Part of the course will be lectures, and part will be discussions about papers. Students will take turns leading discussions on the papers. Relevant chapters of the textbook to read for each topic are in parentheses after the topic title in the syllabus below.
*** COURSE PREREQUISITE: ***
The basics of probability
GUEST LECTURES:
Guest lecture by Jinwook Shin on "Using induction to learn the basic building blocks of cyber attacks" on Tuesday, January 17.
Guest lecture by Suranga Hettiarachchi on "Genetic algorithms and advice on how to apply them to problems" on Thursday, January 19.
*** PART I OF THE COURSE: The basic learning algorithms ***
1. INTRODUCTION
Introduction to Machine Learning (Chapter 1)
Background on search
2. INDUCTIVE, SUPERVISED CONCEPT LEARNING (CLASSIFICATION)
Overview of inductive inference (Chapter 2)
Version Spaces and the Candidate Elimination Algorithm (Chapter 2)
Decision trees (Chapter 3)
3. LEARNING WITH NEURAL NETWORKS
Artificial neural networks (ANNs) and backpropagation to learn their weights (Chapter 4)
4. INSTANCE-BASED LEARNING AND CASE-BASED REASONING (CBR)
Instance-based learning (IBL) (Chapter 8)
Presentation about an application of CBR to Intrusion Detection
5. ANALYTICAL "EXPLANATION-BASED" LEARNING
Explanation-based learning (EBL) using deductive inference and a domain theory (Chapter 11)

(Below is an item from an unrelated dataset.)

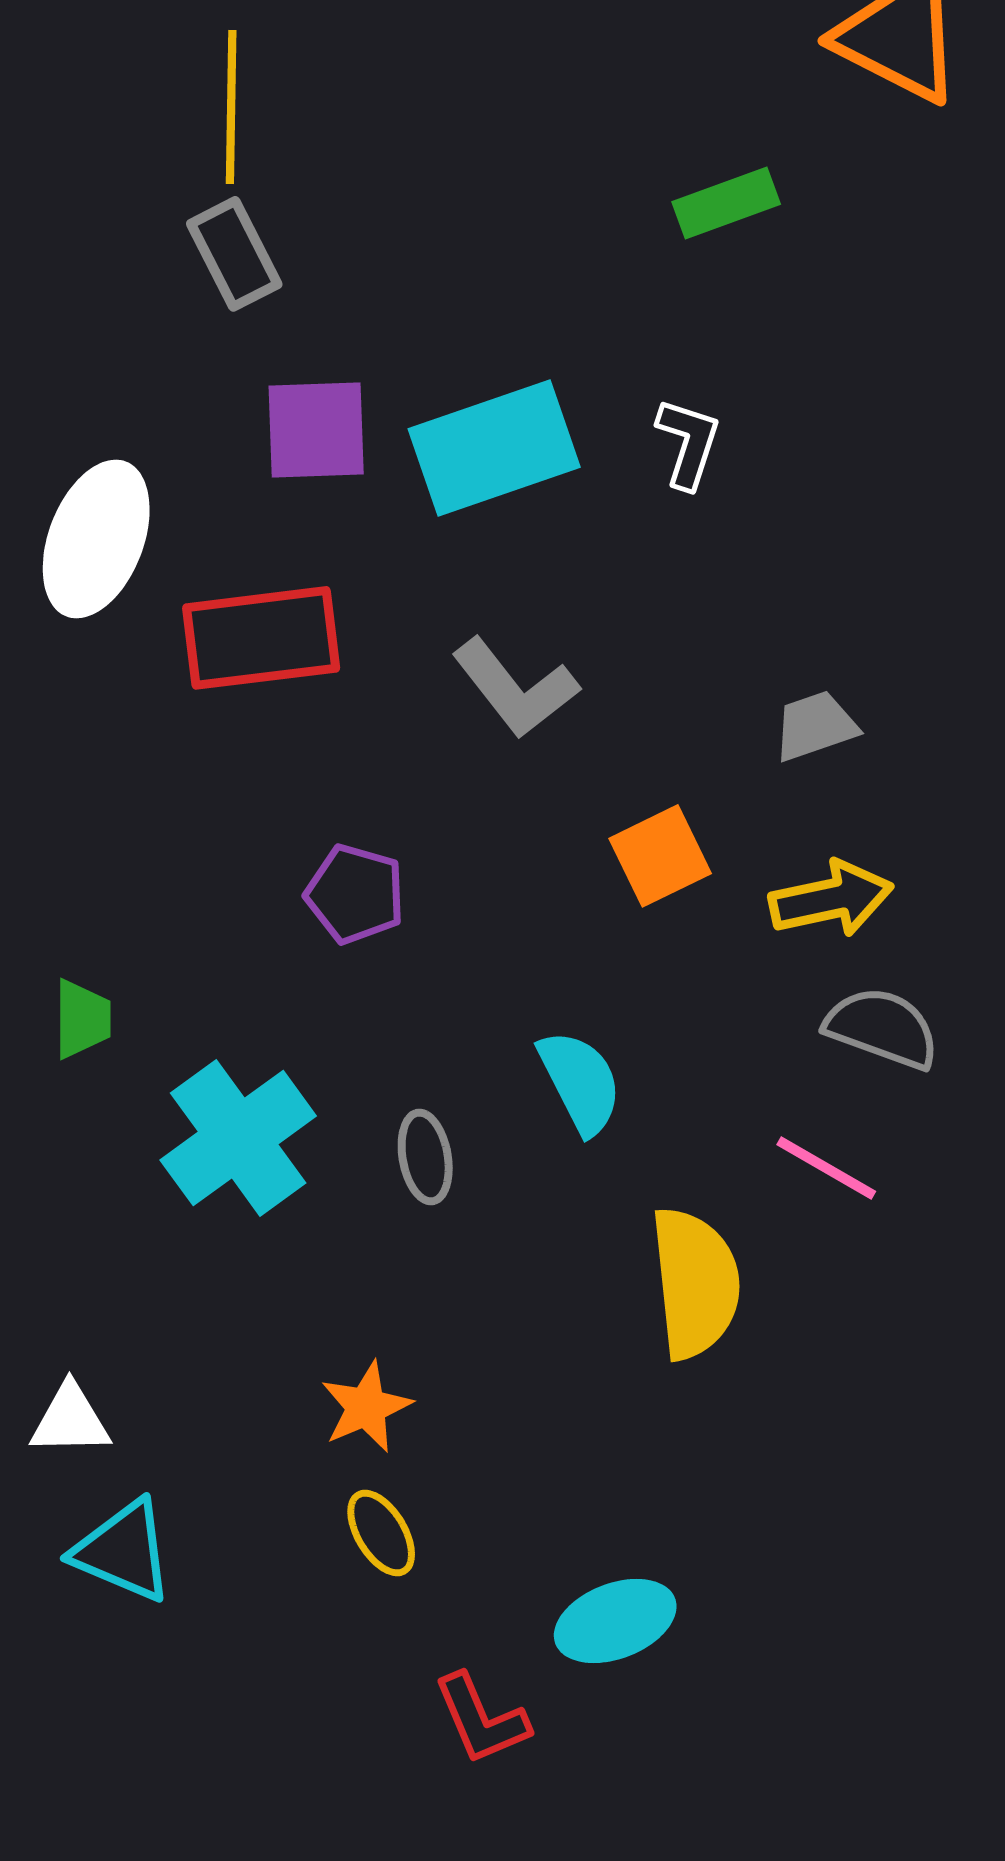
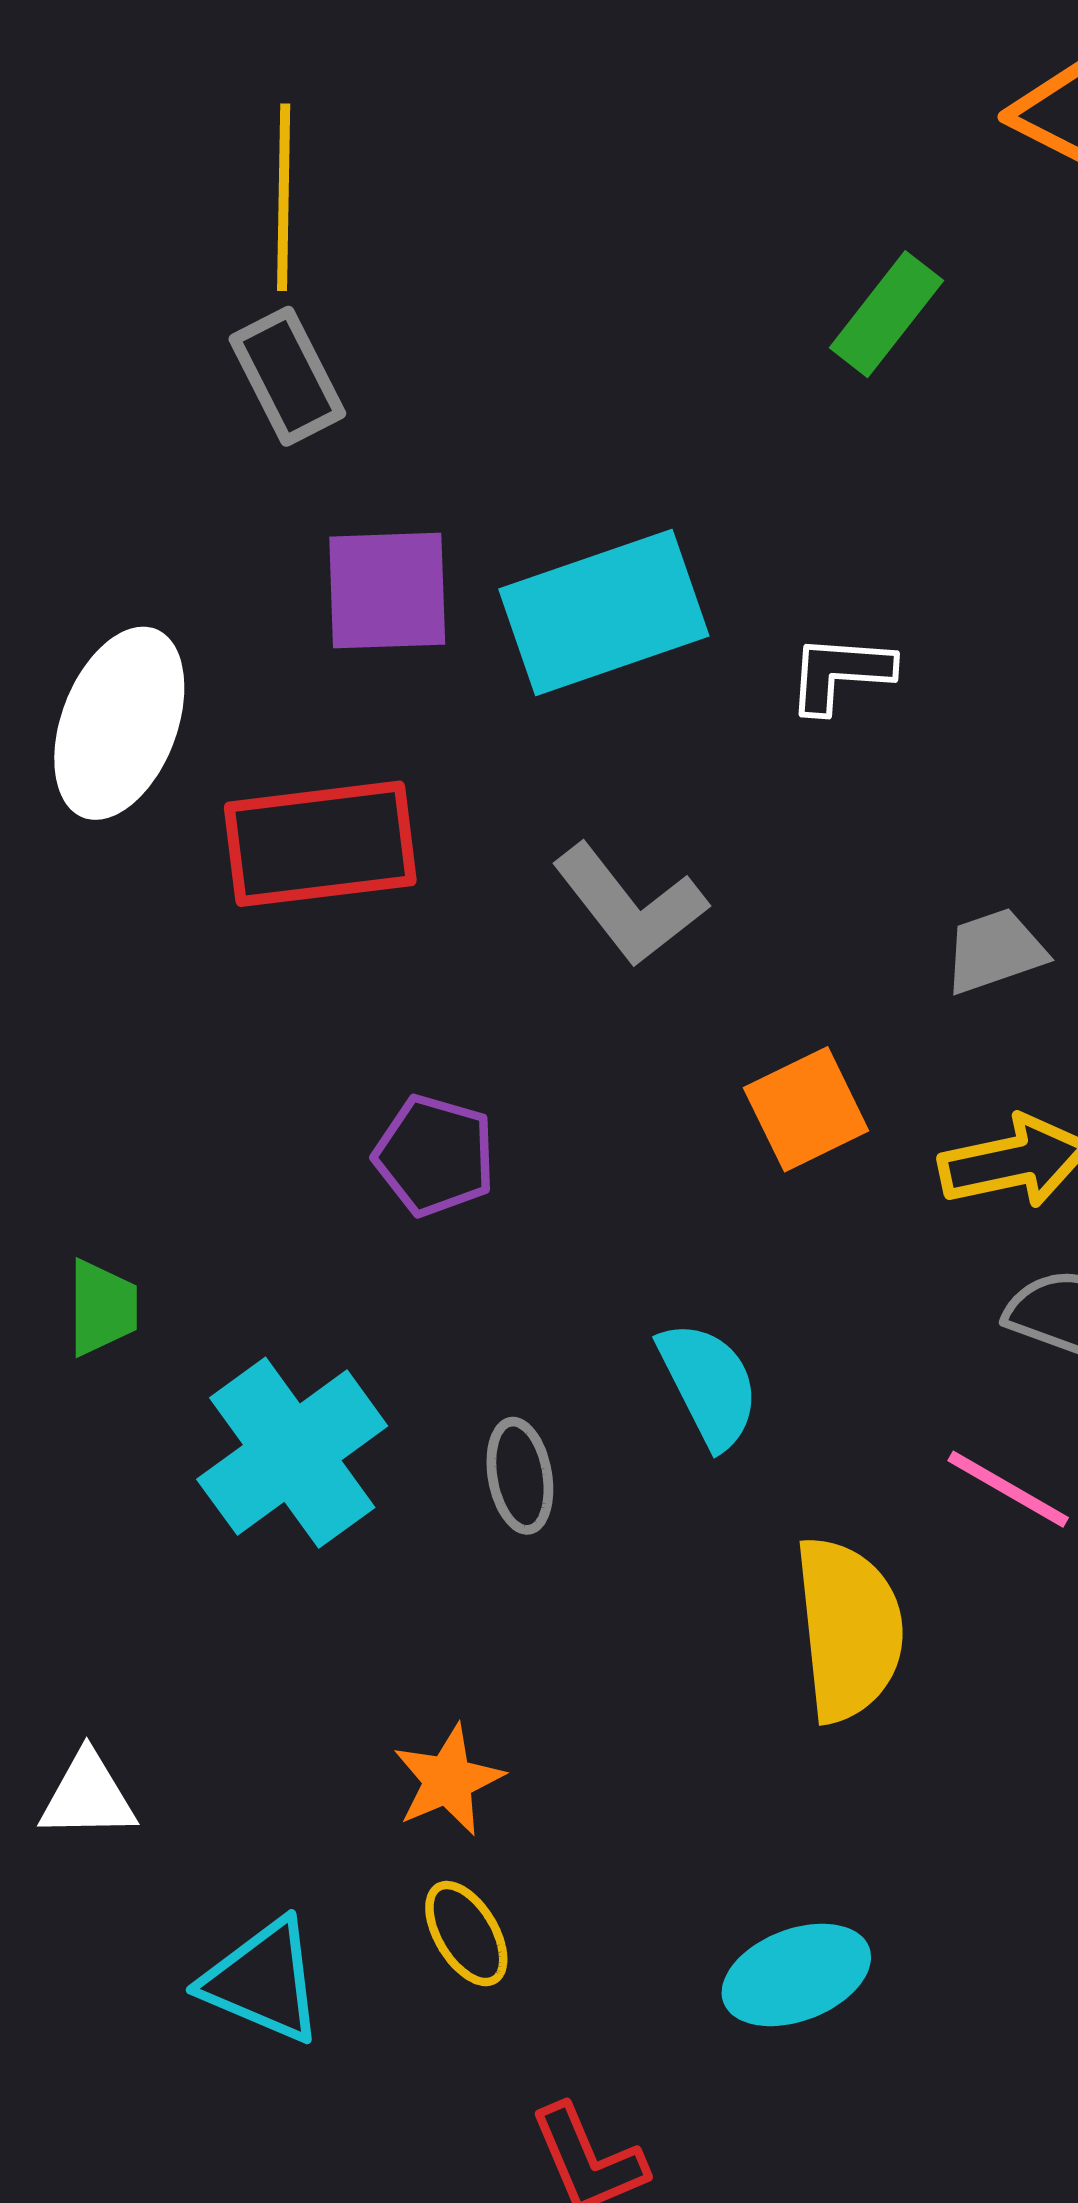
green rectangle: (726, 203) -> (886, 314), turned -32
white L-shape: (688, 443) -> (840, 673), moved, turned -104
cyan triangle: (123, 1551) -> (263, 1981), moved
cyan ellipse: (615, 1621) -> (796, 1975), moved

Discussion on a paper about an application of EBL
6. LEARNING BY REINFORCING BEHAVIOR
Reinforcement learning (RL) (Chapter 13)
7. BAYESIAN LEARNING
Bayesian learning (Chapter 6)
8. UNSUPERVISED LEARNING (CLUSTERING)
Clustering
Discussion on papers about clustering
MIDTERM EXAM ON THE LEARNING ALGORITHMS
*** PART II OF THE COURSE: Evaluation, theory, and applications ***
DISCUSSION ON SEMI-TERM PROJECTS, AND PROJECT PROPOSALS
9. EVOLUTIONARY LEARNING (Optional)
Evolutionary algorithms (Chapter 9)
10. EVALUATING LEARNING
Evaluating and comparing learning algorithms (Chapter 5)

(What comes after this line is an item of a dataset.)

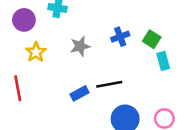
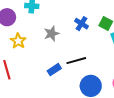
blue cross: (120, 37) -> (81, 24), turned -32

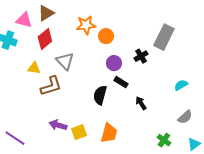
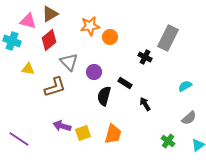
black cross: (141, 56) -> (145, 57), turned -32
purple circle: (114, 63) -> (94, 72), moved
yellow triangle: (34, 68) -> (28, 69), moved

(Optional) Statistical significance tests
11. MACHINE LEARNING THEORY
Computational learning theory (Chapter 7)
Is learning possible? The No-Free-Lunch Theorem
12. APPLICATIONS OF MACHINE LEARNING
The scope of this portion of the course will depend on the time remaining, as well as the interests of the students.
Using neural networks to improve reinforcement learners (paper)

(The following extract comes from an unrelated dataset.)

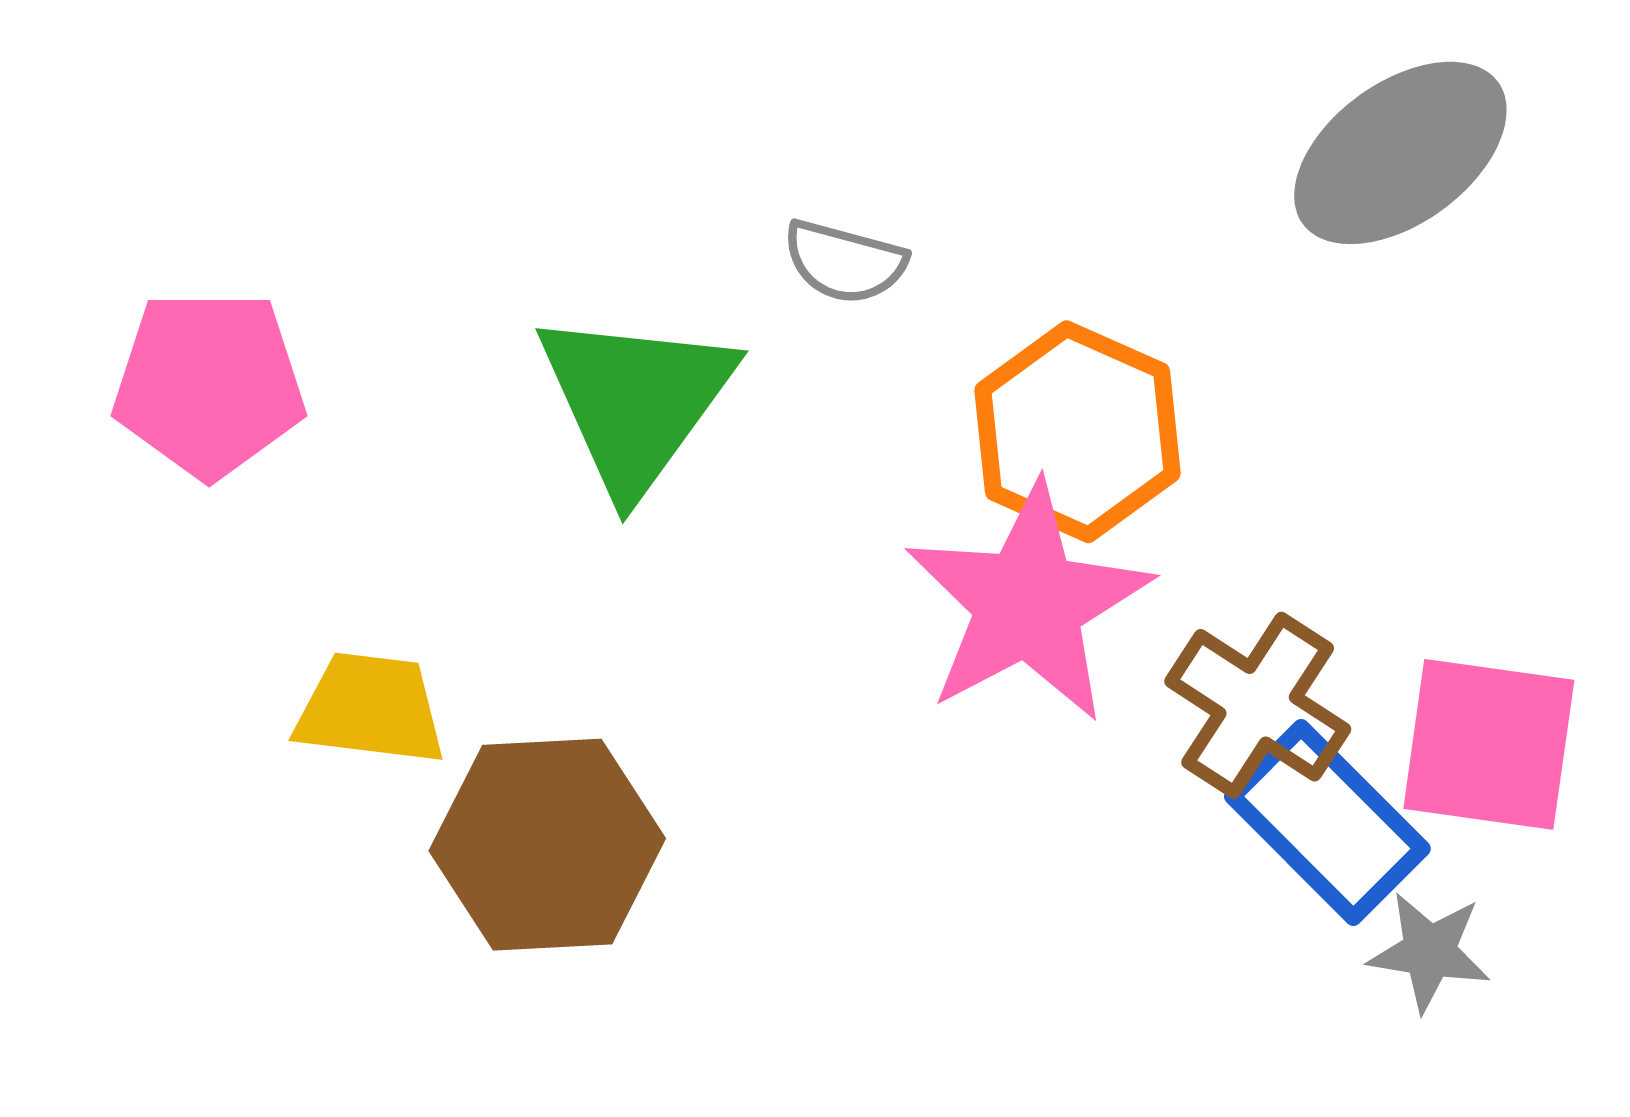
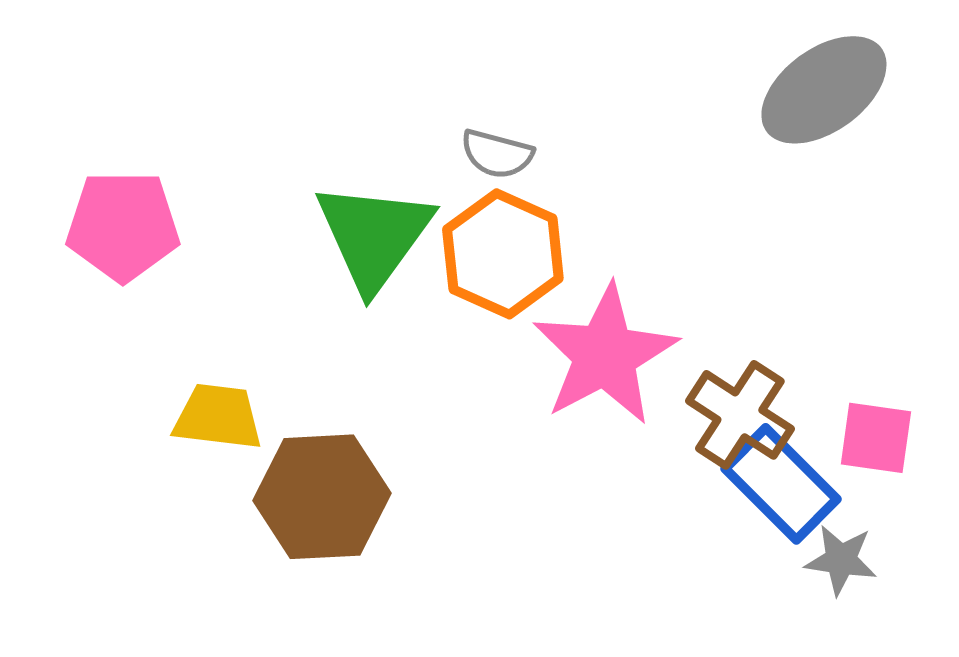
orange hexagon: (1077, 432) -> (503, 254), moved
pink square: (1489, 744) -> (876, 438), size x0.7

Cooperative multi-agent reinforcement learning (slides on Utility; papers)
Learning from massive amounts of data: Data mining (papers)
Bioinformatics, biomedicine, and the role of machine learning (papers)
Computational scientific discovery (papers)
Cataloguing the stars and galaxies (papers)
Evolving artificial brains (papers)
Self-improving robot soccer teams (papers)
A cognitive model of human learning (papers)
"Safe" learning (papers)
Midterm exam, date TBD, during class. Will cover the basics of machine learning from the lectures and the homeworks. There will be no final exam, only a midterm.
The various required work in this class will be counted towards your final grade as follows:
Homework - 25%
Midterm Exam - 25%
Class Participation - 20%
Semi-Term Project - 30%
Grading will be on a curve. The professor reserves the right to alter the grading scheme or to take extenuating circumstances into account when assigning grades. Discussion of the course material among students is encouraged, although students are expected to write up their own assignments and programs, unless it is a team project. Copying code, homework solutions, or exam material from any source at all (unless explicitly permitted by the instructor) will most likely result in failing the course. Academic dishonesty will be treated in accordance with the strictest university standards. Students are urged to read University regulation 803, section 3 defines academic dishonesty.